Report how many lines in the data include "Tengah", with the number as the only reply.

(Stored data entries)
/---
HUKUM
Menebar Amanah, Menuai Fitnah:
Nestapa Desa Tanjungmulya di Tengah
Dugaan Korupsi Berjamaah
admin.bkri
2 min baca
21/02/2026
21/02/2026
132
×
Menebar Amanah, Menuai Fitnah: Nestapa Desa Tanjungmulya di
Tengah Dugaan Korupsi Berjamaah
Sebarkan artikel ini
\---
» **Output of the exercise**
2